Jay Lake (jaylake) wrote,
Jay Lake
jaylake

[writing|process] Talent, ability and voice

tchernabyelo on talent and ability. He asks if there is a limit on talent and ability, and discusses the need to analyze his successful work better.

As I said recently in a slight different context, "careful craft will beat brilliant inspiration nine times out of ten. The true point is, of course, to yoke careful craft and brilliant inspiration together in a single process."

I'm going to go out on a bit of a limb here and say that I believe talent to be rather overrated. This is not sour grapes; I say this as someone who considers himself to be fairly talented at the narrative arts. But ability, taken here for discussion purposes in the sense of "craft", is what makes for successful writing.

Be assured I am not discounting the value of talent. It is possible to dazzle with sheer brilliance, and I'm rather pleased when someone can do that to me. But even sheer brilliance must still rest on structure, plot, character, setting, and all the other impedimenta of story-telling. Those are craft.

I can't teach you talent. You have whatever you have. Hence matociquala's "box it came in" theory, which I prefer to think of as the "hand of cards". There are ten or twelve or fourteen things that a writer needs to attain mastery of in order to tell a strong, compelling story. We all first come to the table with two or three or five of those things in our hands.

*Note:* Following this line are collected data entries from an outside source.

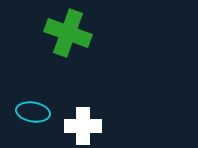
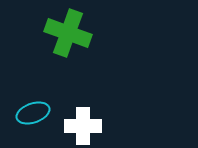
cyan ellipse: moved 1 px down; rotated 28 degrees counterclockwise
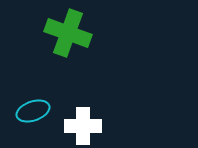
cyan ellipse: moved 2 px up
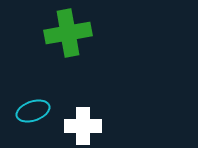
green cross: rotated 30 degrees counterclockwise
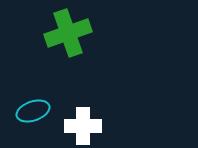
green cross: rotated 9 degrees counterclockwise
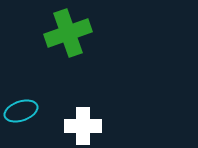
cyan ellipse: moved 12 px left
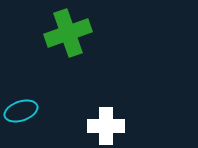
white cross: moved 23 px right
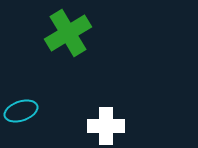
green cross: rotated 12 degrees counterclockwise
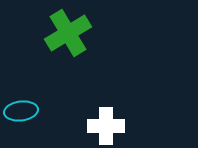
cyan ellipse: rotated 12 degrees clockwise
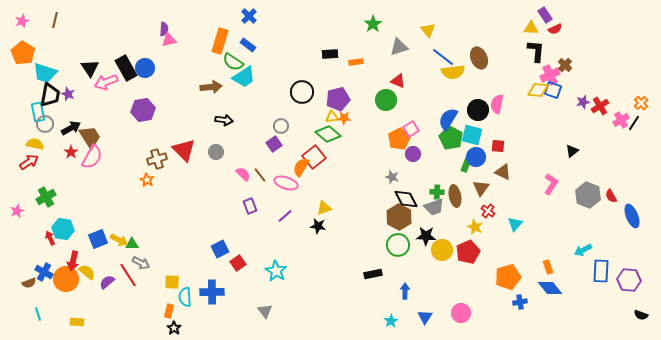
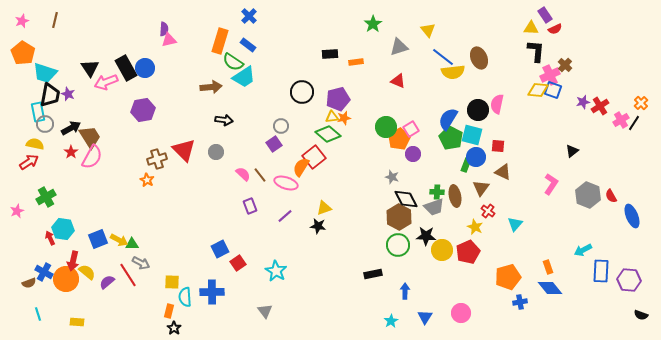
green circle at (386, 100): moved 27 px down
orange star at (344, 118): rotated 16 degrees counterclockwise
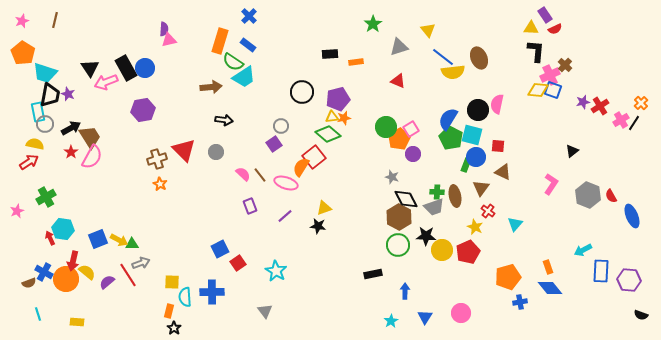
orange star at (147, 180): moved 13 px right, 4 px down
gray arrow at (141, 263): rotated 48 degrees counterclockwise
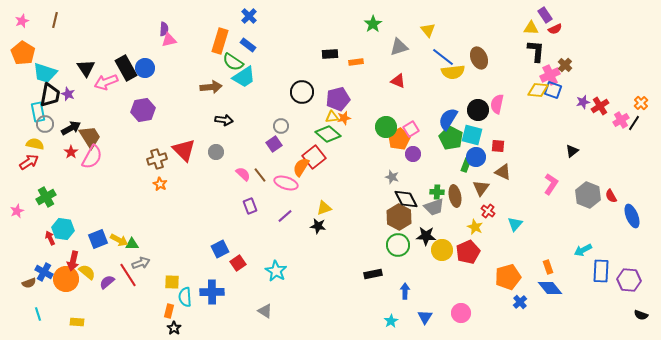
black triangle at (90, 68): moved 4 px left
blue cross at (520, 302): rotated 32 degrees counterclockwise
gray triangle at (265, 311): rotated 21 degrees counterclockwise
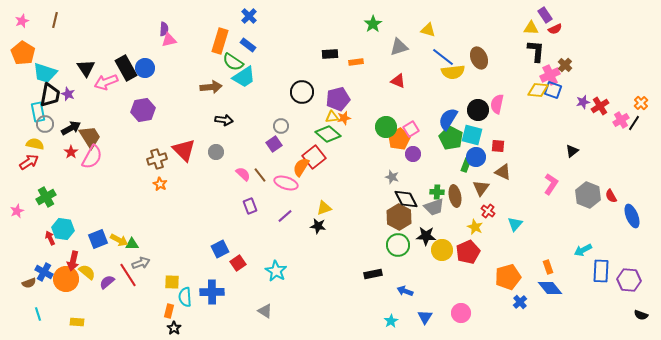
yellow triangle at (428, 30): rotated 35 degrees counterclockwise
blue arrow at (405, 291): rotated 70 degrees counterclockwise
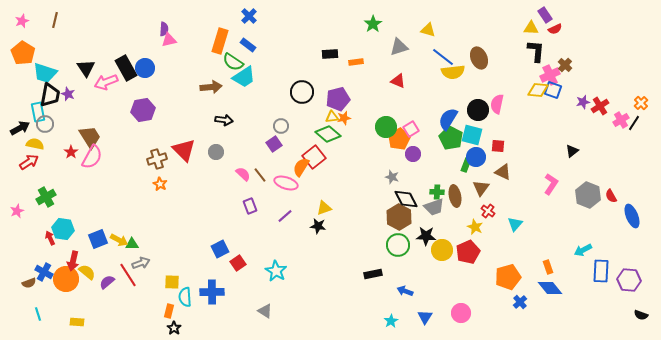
black arrow at (71, 128): moved 51 px left
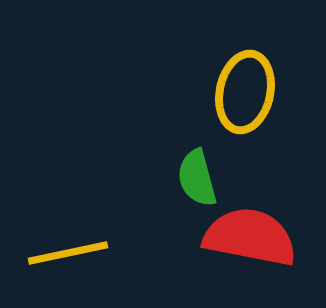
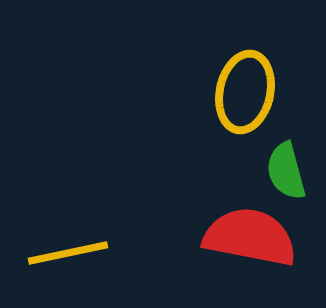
green semicircle: moved 89 px right, 7 px up
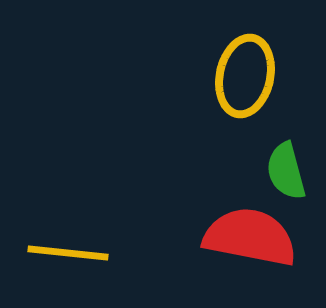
yellow ellipse: moved 16 px up
yellow line: rotated 18 degrees clockwise
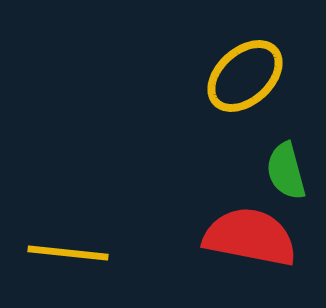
yellow ellipse: rotated 36 degrees clockwise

Natural talent, in other words.

In my case, as a very new writer, long before I'd sold a word, or even written a comprehensible story, that was plot (though not endings), setting, and prose styling. Characters, on the other hand, were sort of people-shaped black holes for me, dialog was so clunky it hurt, my control of POV was laughable. Those things I had to learn. Craft, in other words, carefully attended to and practiced over the past two decades.

One of my personal challenges in growing as a writer has in fact been to recognize the limits of my talent, and from that where and how to apply my learned skills at craft development to those areas where I already considered myself pretty hot shit. (Ego isn't pretty, is it?)

I may not be able to teach you talent, but I can teach you craft. Or at least someone can, if it doesn't happen to be me. In fact, with one notable exception, I'm of the opinion that any aspect of craft can be taught, and if practiced well, mastered.

Another way of saying that is to aver that you don't need talent to succeed at writing. You need the ability to learn good craft, you need to attain facility at that craft (if not mastery, eventually), and you need psychotic persistence. Talent sure can help, and may be a handy shortcut for some of the cards of craft, but it can also be a dead end and a trap; much as I have experienced.

The notable exception? I don't believe I can teach you voice. Voice is one of those things that adheres to the Potter Stewart test - "I can't define it, but I know it when I see it." To my current thinking, voice is the distinct quality that makes you the writer you are, delightfully unlike everyone else. It arises out of the intersection of talent, craft, and life experience, and like the sea, voice is ever changing.

You have talent in whatever measure you happen to be granted it. Craft can be taught, and will bridge the gap between talent and achievement. Voice is the intangible fusion that moves you from practiced to good; and with luck and skill, from good to great.

So to speak to tchernabyelo directly, is there a limit on talent and ability? Yes, on talent, because it's an inherent quality independent of effort and focus. Potentially not on ability, because it's an acquired characteristic dependent on commitment and practice. You can't control talent, but you can control craft.

As I often say, "write more". That is the essence of commitment and practice.